Each entry must appear again exactly as it does in the source.

Rows from a segmentation dataset
·····
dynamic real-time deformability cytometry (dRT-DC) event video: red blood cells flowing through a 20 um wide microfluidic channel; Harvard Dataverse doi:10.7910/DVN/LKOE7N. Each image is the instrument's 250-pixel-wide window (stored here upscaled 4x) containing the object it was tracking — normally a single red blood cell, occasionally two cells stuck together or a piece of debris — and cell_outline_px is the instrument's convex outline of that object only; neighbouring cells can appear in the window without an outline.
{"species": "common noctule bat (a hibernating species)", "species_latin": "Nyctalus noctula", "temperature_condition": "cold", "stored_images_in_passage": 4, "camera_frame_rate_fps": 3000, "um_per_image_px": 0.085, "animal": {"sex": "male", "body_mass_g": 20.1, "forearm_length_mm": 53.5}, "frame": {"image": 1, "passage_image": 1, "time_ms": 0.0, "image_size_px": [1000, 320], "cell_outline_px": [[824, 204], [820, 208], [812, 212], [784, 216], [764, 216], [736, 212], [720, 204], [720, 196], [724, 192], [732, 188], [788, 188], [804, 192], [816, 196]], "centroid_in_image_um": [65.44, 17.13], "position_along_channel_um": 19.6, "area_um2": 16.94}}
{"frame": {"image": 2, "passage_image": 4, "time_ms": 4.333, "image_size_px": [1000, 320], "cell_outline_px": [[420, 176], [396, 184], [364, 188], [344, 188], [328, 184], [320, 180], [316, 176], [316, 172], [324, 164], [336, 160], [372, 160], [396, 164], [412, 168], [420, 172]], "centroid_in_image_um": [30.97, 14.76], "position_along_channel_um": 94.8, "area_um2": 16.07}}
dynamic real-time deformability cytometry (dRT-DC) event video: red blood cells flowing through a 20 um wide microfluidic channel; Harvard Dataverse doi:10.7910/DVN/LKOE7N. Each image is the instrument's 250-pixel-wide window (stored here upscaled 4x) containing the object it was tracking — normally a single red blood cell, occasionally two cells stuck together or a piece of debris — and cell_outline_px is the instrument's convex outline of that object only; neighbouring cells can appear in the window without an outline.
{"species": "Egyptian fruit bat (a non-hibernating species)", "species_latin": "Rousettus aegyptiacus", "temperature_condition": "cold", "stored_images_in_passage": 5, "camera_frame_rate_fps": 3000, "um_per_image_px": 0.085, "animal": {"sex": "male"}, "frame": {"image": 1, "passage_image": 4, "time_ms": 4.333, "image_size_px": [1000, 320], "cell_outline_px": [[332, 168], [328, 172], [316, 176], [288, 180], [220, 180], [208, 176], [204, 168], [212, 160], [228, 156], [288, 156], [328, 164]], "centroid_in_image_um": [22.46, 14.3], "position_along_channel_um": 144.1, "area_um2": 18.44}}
·····
Response:
dynamic real-time deformability cytometry (dRT-DC) event video: red blood cells flowing through a 20 um wide microfluidic channel; Harvard Dataverse doi:10.7910/DVN/LKOE7N. Each image is the instrument's 250-pixel-wide window (stored here upscaled 4x) containing the object it was tracking — normally a single red blood cell, occasionally two cells stuck together or a piece of debris — and cell_outline_px is the instrument's convex outline of that object only; neighbouring cells can appear in the window without an outline.
{"species": "common noctule bat (a hibernating species)", "species_latin": "Nyctalus noctula", "temperature_condition": "cold", "stored_images_in_passage": 4, "camera_frame_rate_fps": 3000, "um_per_image_px": 0.085, "animal": {"sex": "male", "body_mass_g": 20.1, "forearm_length_mm": 53.5}, "frame": {"image": 1, "passage_image": 1, "time_ms": 0.0, "image_size_px": [1000, 320], "cell_outline_px": [[824, 204], [820, 208], [812, 212], [784, 216], [764, 216], [736, 212], [720, 204], [720, 196], [724, 192], [732, 188], [788, 188], [804, 192], [816, 196]], "centroid_in_image_um": [65.44, 17.13], "position_along_channel_um": 19.6, "area_um2": 16.94}}
{"frame": {"image": 2, "passage_image": 4, "time_ms": 4.333, "image_size_px": [1000, 320], "cell_outline_px": [[420, 176], [396, 184], [364, 188], [344, 188], [328, 184], [320, 180], [316, 176], [316, 172], [324, 164], [336, 160], [372, 160], [396, 164], [412, 168], [420, 172]], "centroid_in_image_um": [30.97, 14.76], "position_along_channel_um": 94.8, "area_um2": 16.07}}
dynamic real-time deformability cytometry (dRT-DC) event video: red blood cells flowing through a 20 um wide microfluidic channel; Harvard Dataverse doi:10.7910/DVN/LKOE7N. Each image is the instrument's 250-pixel-wide window (stored here upscaled 4x) containing the object it was tracking — normally a single red blood cell, occasionally two cells stuck together or a piece of debris — and cell_outline_px is the instrument's convex outline of that object only; neighbouring cells can appear in the window without an outline.
{"species": "Egyptian fruit bat (a non-hibernating species)", "species_latin": "Rousettus aegyptiacus", "temperature_condition": "cold", "stored_images_in_passage": 5, "camera_frame_rate_fps": 3000, "um_per_image_px": 0.085, "animal": {"sex": "male"}, "frame": {"image": 1, "passage_image": 4, "time_ms": 4.333, "image_size_px": [1000, 320], "cell_outline_px": [[332, 168], [328, 172], [316, 176], [288, 180], [220, 180], [208, 176], [204, 168], [212, 160], [228, 156], [288, 156], [328, 164]], "centroid_in_image_um": [22.46, 14.3], "position_along_channel_um": 144.1, "area_um2": 18.44}}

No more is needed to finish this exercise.